WHAT NEEDS TO BE DONE: Output all the data exactly. Pictures do not belong in the copy.

RECORDED DATA:
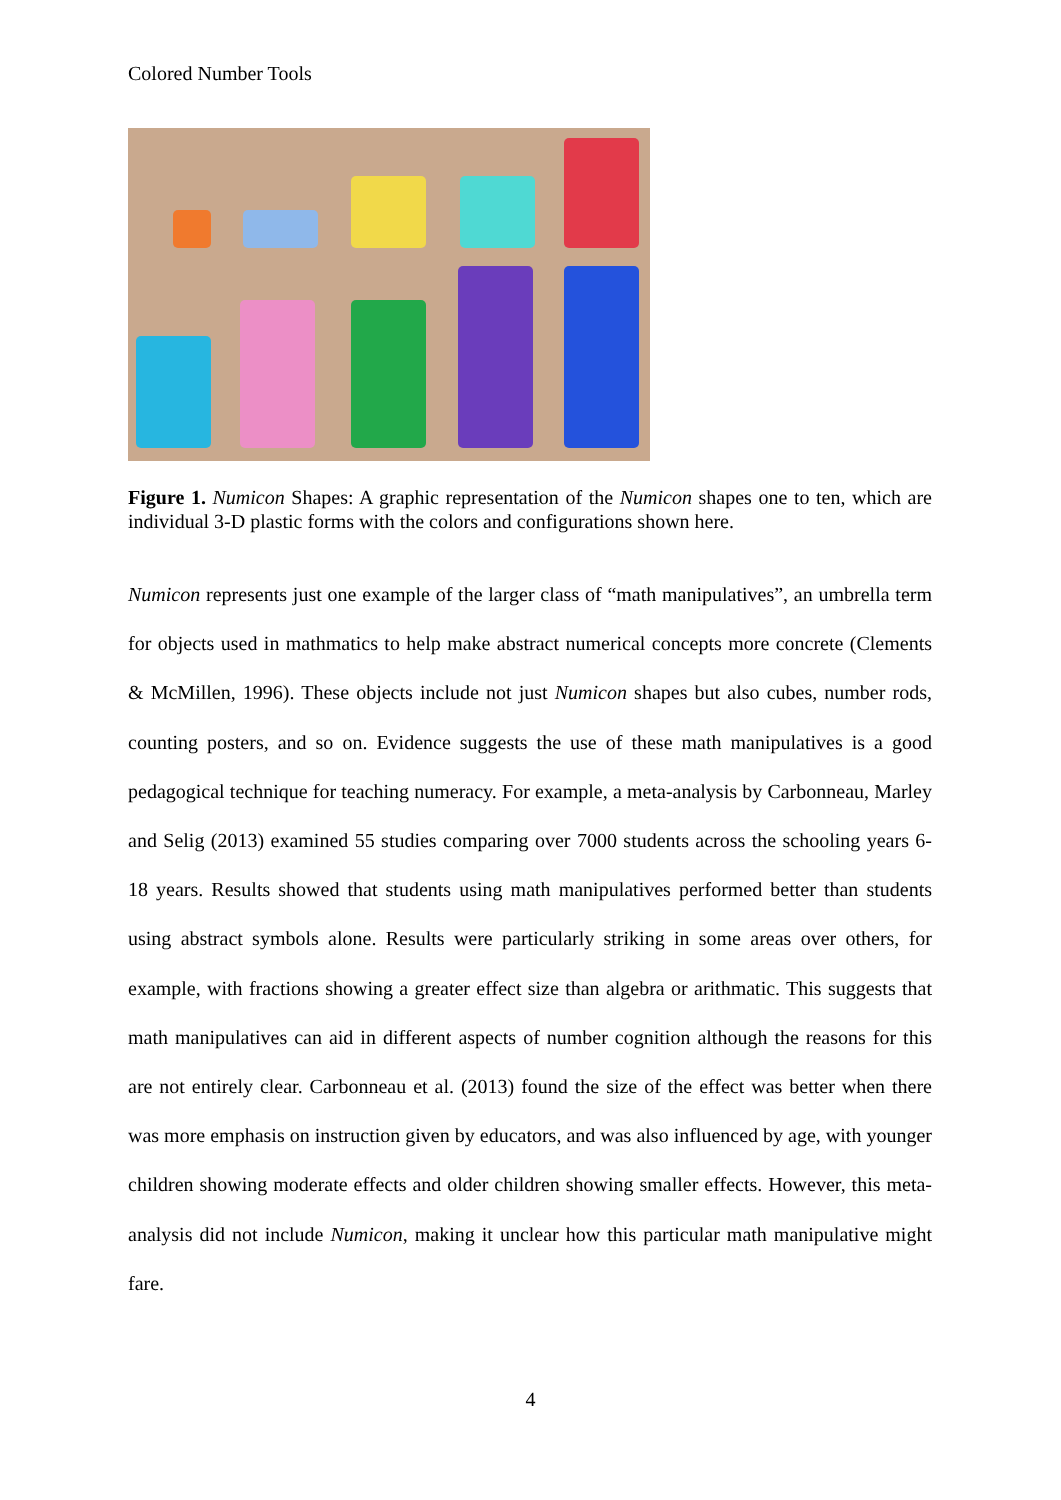Colored Number Tools
Figure 1. Numicon Shapes: A graphic representation of the Numicon shapes one to ten, which are individual 3-D plastic forms with the colors and configurations shown here.
Numicon represents just one example of the larger class of “math manipulatives”, an umbrella term for objects used in mathmatics to help make abstract numerical concepts more concrete (Clements & McMillen, 1996). These objects include not just Numicon shapes but also cubes, number rods, counting posters, and so on. Evidence suggests the use of these math manipulatives is a good pedagogical technique for teaching numeracy. For example, a meta-analysis by Carbonneau, Marley and Selig (2013) examined 55 studies comparing over 7000 students across the schooling years 6-18 years. Results showed that students using math manipulatives performed better than students using abstract symbols alone. Results were particularly striking in some areas over others, for example, with fractions showing a greater effect size than algebra or arithmatic. This suggests that math manipulatives can aid in different aspects of number cognition although the reasons for this are not entirely clear. Carbonneau et al. (2013) found the size of the effect was better when there was more emphasis on instruction given by educators, and was also influenced by age, with younger children showing moderate effects and older children showing smaller effects. However, this meta-analysis did not include Numicon, making it unclear how this particular math manipulative might fare.
4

ANSWER SECTION:
Colored Number Tools
Figure 1. Numicon Shapes: A graphic representation of the Numicon shapes one to ten, which are individual 3-D plastic forms with the colors and configurations shown here.
Numicon represents just one example of the larger class of “math manipulatives”, an umbrella term for objects used in mathmatics to help make abstract numerical concepts more concrete (Clements & McMillen, 1996). These objects include not just Numicon shapes but also cubes, number rods, counting posters, and so on. Evidence suggests the use of these math manipulatives is a good pedagogical technique for teaching numeracy. For example, a meta-analysis by Carbonneau, Marley and Selig (2013) examined 55 studies comparing over 7000 students across the schooling years 6-18 years. Results showed that students using math manipulatives performed better than students using abstract symbols alone. Results were particularly striking in some areas over others, for example, with fractions showing a greater effect size than algebra or arithmatic. This suggests that math manipulatives can aid in different aspects of number cognition although the reasons for this are not entirely clear. Carbonneau et al. (2013) found the size of the effect was better when there was more emphasis on instruction given by educators, and was also influenced by age, with younger children showing moderate effects and older children showing smaller effects. However, this meta-analysis did not include Numicon, making it unclear how this particular math manipulative might fare.
4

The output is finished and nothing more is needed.